Procès Elon Musk vs Sam Altman : quand des conversations privées éclatent au grand jour

Image d'illustration. DOGEElon Musk / PR-ADN
Plusieurs messages privés entre Elon Musk et Mark Zuckerberg ont été rendus publics dans le cadre du procès contre Sam Altman.
Tl;dr
- Des échanges privés entre Elon Musk et Mark Zuckerberg en février 2025 révèlent une coopération inattendue autour du DOGE et d’OpenAI.
- Elon Musk proposait à Mark Zuckerberg de s’associer pour acquérir la propriété intellectuelle d’OpenAI, mais aucune offre formelle n’a été faite.
- Ces messages ont été exposés dans le cadre du procès de Musk contre Sam Altman, alimentant controverse et débats sur les stratégies judiciaires et médiatiques.
Des échanges privés au cœur d’un procès retentissant
La relation complexe entre Elon Musk et Mark Zuckerberg, autrefois marquée par des rivalités publiques, on se souvient de leur fameux duel en cage, jamais concrétisé en 2023, s’est manifestement transformée à mesure que l’année 2025 avançait. En effet, début février, alors que les deux figures du numérique semblaient avoir trouvé un terrain d’entente sous l’ère du président nouvellement élu Donald Trump, leurs conversations privées ont été exposées au grand jour.
L’alliance inattendue autour du DOGE et d’OpenAI
Le 3 février 2025, une série de messages échangés entre le patron de Meta et celui du réseau social X (ex-Twitter) a mis en lumière une coopération discrète. Mark Zuckerberg y félicitait son homologue pour ses avancées au sein du désormais dissous Department of Government Efficiency, tout en assurant un soutien : « On dirait que le DOGE progresse… Dis-moi s’il y a autre chose que je peux faire pour aider ». Le contexte ne manque pas d’ironie : quelques semaines plus tôt, le même Mark Zuckerberg avait annoncé que Meta réduirait la modération des contenus, optant pour une politique centrée sur la « libre expression ». Ce jour-là également, un procureur américain promettait publiquement une protection renforcée pour les employés du DOGE face à des critiques véhémentes.
Peu après, la discussion glissait vers le dossier brûlant du moment : le sort d’OpenAI. Signe des ambitions persistantes d’Elon Musk, ce dernier proposait à Mark Zuckerberg de se joindre à lui, et à d’autres investisseurs, pour acquérir la propriété intellectuelle de l’entreprise. Sans surprise, Mark Zuckerberg préférait en parler « en direct », un échange téléphonique étant prévu dans la foulée. D’autres documents judiciaires confirment que cette invitation n’a finalement jamais abouti à une offre formelle commune.
Sous le feu des projecteurs judiciaires
Ces échanges n’auraient sans doute jamais filtré sans l’action en justice intentée par Elon Musk contre Sam Altman et OpenAI. Leurs avocats respectifs s’affrontent désormais sur la portée de ces messages personnels : selon l’équipe juridique d’Elon Musk, ils sont « aussi marginaux que préjudiciables », estimant qu’ils visent avant tout à ternir son image par association avec Mark Zuckerberg ou par référence à ses activités politiques.

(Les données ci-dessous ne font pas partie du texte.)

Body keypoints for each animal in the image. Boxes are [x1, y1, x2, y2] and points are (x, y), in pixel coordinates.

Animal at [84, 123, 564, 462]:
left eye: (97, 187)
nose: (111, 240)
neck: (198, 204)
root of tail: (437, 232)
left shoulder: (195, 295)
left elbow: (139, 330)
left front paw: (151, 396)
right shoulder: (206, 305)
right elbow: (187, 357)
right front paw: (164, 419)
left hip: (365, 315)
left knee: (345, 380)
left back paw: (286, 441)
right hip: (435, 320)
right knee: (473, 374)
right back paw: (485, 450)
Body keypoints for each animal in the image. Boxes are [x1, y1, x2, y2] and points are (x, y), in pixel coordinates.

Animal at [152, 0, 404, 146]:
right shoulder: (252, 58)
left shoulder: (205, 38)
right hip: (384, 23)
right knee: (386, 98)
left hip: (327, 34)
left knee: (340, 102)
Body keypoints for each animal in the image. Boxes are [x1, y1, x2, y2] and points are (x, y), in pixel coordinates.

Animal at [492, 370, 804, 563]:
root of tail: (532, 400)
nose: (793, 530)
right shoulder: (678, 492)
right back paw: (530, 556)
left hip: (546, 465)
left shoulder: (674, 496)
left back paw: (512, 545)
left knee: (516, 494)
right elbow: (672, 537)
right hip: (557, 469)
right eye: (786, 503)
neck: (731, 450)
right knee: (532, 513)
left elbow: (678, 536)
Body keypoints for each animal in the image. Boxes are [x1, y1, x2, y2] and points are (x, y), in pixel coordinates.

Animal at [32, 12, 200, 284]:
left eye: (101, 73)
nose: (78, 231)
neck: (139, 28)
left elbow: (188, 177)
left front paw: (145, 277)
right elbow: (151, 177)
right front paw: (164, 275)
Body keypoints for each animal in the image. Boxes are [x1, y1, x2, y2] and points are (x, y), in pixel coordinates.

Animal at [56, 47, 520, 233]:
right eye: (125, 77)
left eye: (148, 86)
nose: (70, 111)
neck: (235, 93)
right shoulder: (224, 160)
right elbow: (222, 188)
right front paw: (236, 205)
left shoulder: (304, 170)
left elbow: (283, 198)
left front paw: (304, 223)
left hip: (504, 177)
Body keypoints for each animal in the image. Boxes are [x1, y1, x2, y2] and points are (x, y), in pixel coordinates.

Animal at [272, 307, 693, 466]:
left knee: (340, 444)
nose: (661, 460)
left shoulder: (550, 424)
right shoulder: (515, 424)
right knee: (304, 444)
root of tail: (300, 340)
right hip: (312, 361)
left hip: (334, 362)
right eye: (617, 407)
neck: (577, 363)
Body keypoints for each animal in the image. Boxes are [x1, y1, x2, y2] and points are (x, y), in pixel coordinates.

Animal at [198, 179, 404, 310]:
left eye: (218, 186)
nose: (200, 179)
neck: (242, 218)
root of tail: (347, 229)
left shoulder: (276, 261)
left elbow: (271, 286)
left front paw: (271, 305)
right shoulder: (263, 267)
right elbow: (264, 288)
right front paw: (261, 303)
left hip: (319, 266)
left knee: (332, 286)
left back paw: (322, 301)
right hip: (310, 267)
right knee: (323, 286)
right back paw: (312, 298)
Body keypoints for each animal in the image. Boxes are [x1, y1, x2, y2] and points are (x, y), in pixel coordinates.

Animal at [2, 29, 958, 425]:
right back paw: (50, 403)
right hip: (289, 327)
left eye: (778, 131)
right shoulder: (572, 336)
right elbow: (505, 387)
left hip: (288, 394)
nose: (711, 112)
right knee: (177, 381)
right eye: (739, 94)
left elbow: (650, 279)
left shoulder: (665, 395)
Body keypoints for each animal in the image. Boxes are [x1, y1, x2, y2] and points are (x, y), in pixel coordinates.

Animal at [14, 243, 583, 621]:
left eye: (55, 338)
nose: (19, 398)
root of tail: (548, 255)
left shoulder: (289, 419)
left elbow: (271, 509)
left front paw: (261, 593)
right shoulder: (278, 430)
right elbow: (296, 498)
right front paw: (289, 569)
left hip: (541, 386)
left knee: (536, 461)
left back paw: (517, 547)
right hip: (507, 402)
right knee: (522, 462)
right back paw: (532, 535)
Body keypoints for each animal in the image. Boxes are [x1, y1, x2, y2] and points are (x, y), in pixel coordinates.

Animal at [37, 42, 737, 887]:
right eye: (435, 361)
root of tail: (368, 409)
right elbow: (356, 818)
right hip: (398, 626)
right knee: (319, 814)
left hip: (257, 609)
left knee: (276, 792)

Dans cette bataille procédurale, chaque détail compte. Ainsi, les avocats de Sam Altman ont abordé lors d’une déposition vidéo la supposée consommation de « rhino ket » par Elon Musk lors du festival Burning Man 2017, une allégation rejetée catégoriquement par l’intéressé. Le juge a tranché récemment : il sera possible d’interroger Elon Musk sur sa présence au festival mais non sur l’usage présumé de ketamine.
Sujets sensibles et silences éloquents
Pour finir, alors qu’un porte-parole de Meta a choisi de ne pas réagir publiquement à ces révélations, il subsiste un parfum tenace de controverse autour des stratégies judiciaires comme médiatiques employées. Entre alliances opportunistes et manœuvres procédurales, le feuilleton judiciaire continue d’alimenter autant les débats publics que les spéculations sur l’avenir des géants technologiques américains.